What do all these have in common, you ask? They are some of the plot points in a few of the insane horror novels to come out in the 1970’s and 1980’s. Grady Hendrix (My Best Friend’s Exorcism, Horrorstor) gives us a brief history of an often overlooked aspect of the horror genre, the horror novel, in his book Paperbacks From Hell: The Twisted History of 70’s and 80’s Horror Fiction (Quirk Books, 2017).
Hendrix’ book, which I read in only two sittings, is a wildly entertaining tour throughout the often insane world of the paperback horror novel.

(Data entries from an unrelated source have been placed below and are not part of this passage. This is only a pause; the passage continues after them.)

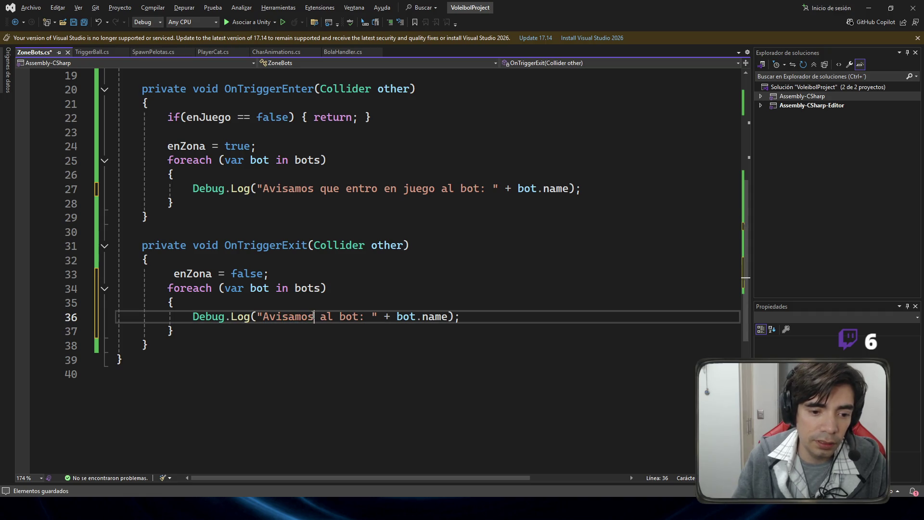
text(que ya no esta en juego)
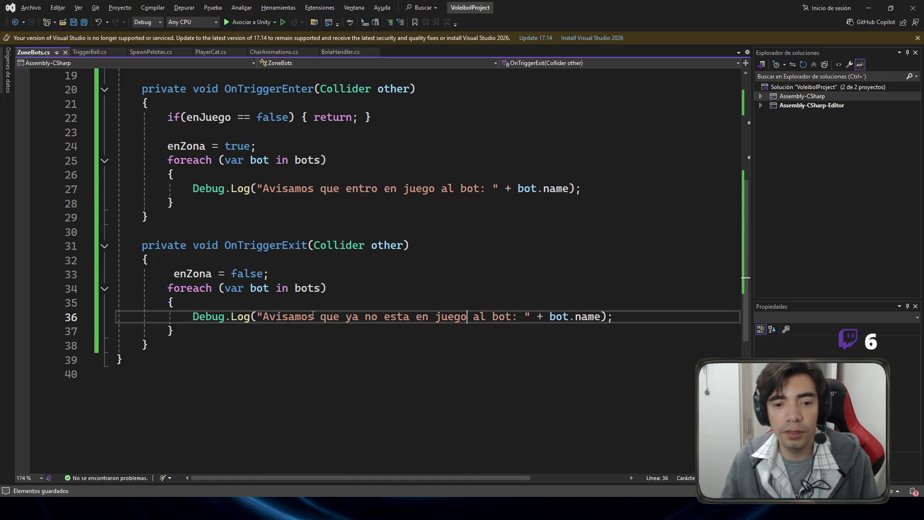
click(537, 292)
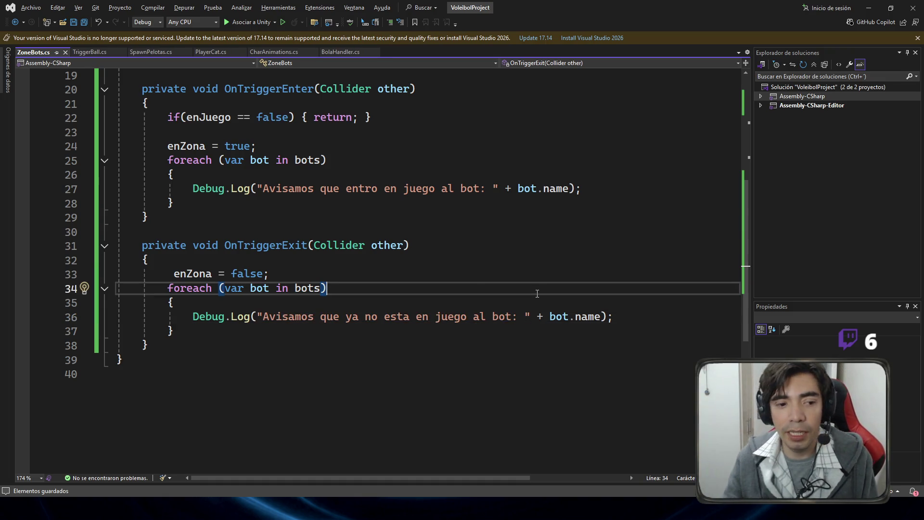
scroll(548, 279, up, 6)
scroll(561, 266, down, 7)
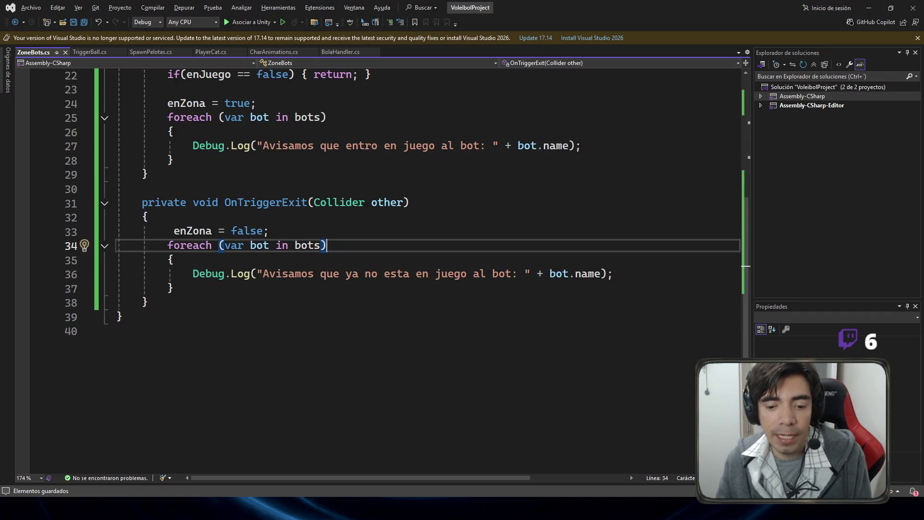
key(alt+Tab)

Rather than go chronologically, Hendrix takes each chapter to go through one particular subgenre of horror, such as the Satanic/demonic, animal horrors, haunted house, and serial killers. During each chapter he highlights a plethora of horror novels, giving a brief synopsis of most of them. Some of the more outlandish works get a longer treatment, but Hendrix leaves no stone unturned when it comes to exploring the ghastly content of some of the best horror fiction you’ve never heard of.

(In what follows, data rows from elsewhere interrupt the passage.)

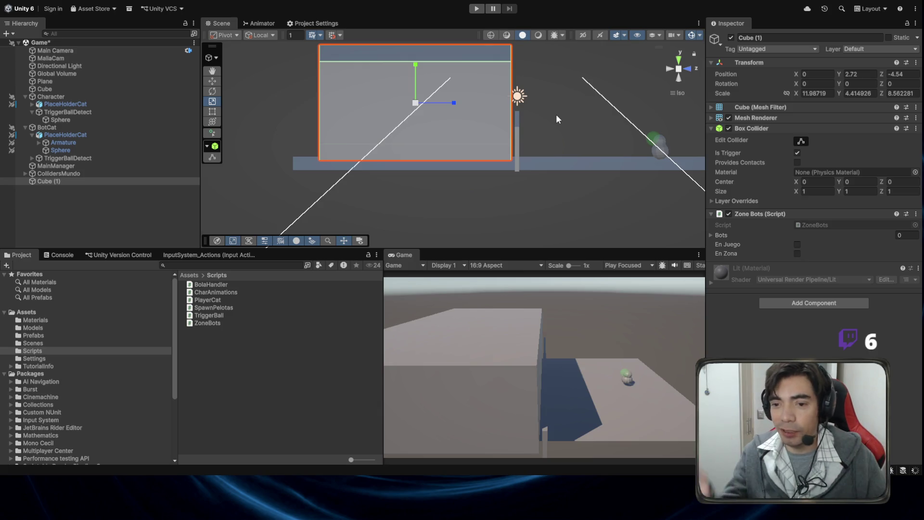
Step: Duplicate mat_Trigger in Assets > Materials and name the copy mat_Trigger Zona
click(51, 336)
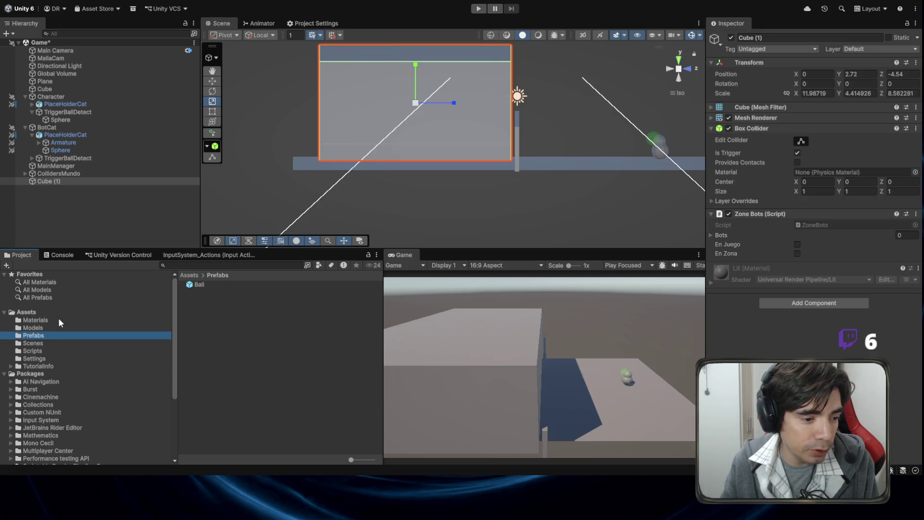
click(56, 320)
click(231, 300)
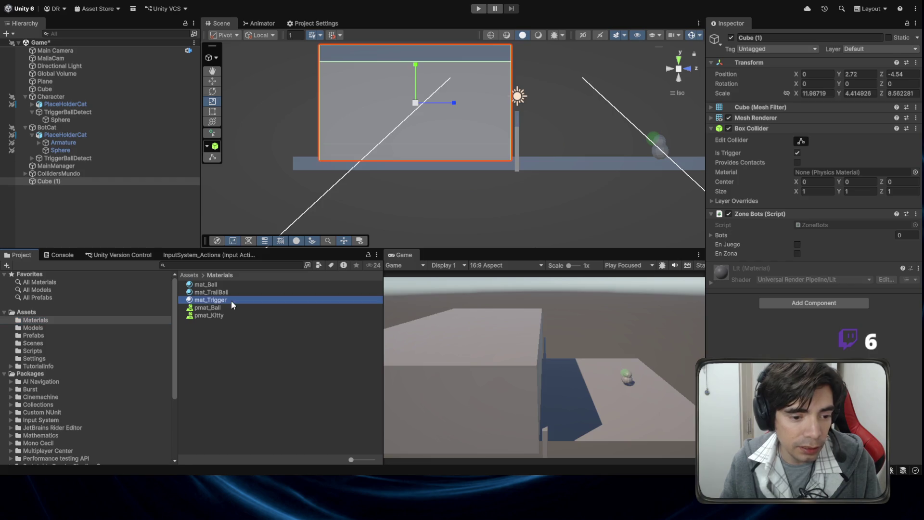
key(ctrl+d)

Hendrix writing style is incredibly informative, and often hilarious. You can tell that he has a passion for his work, and is extremely knowledgeable. Part of what makes Paperbacks from Hell such a treasure is that it brings to the forefront some classic horror fiction that has long been forgotten. He doesn’t only go through the more well known Stephen King or Dean Koontz novels, he also makes us aware of some other marvelous works we’d never have known about otherwise, really making the reader wish he had access to all of them.
While Hendrix’ text is the meat of the book, it comes accompanied by some of the greatest cover images I have ever seen. Almost every page is overflowing with macabre, ghastly cover art that is truly spellbinding. In full color, each image shows the technical detail in these artful masterpieces. There were many books I wanted to read simply because of the cover! He also provides some biographies of various artists, so that if the reader wishes to look up more of their where he can do so. The kinds of cover art we see laid out here is akin to the kind we used to see lining the shelves in the horror section of the local video rental store.
All in all, I’d say this book is a must for fans of the horror genre. Even those who don’t often find themselves sitting on the couch with a book in their hand would find Grady Hendrix latest work of great value. It took me only two days to read it, and the whole way I compiled a list of novels to read this year. Thanks to Hendrix, I have declared 2018 (for me) the Year of the Horror Novel.No true fan of the horror genre should be found without this book on their bookshelf or coffee table!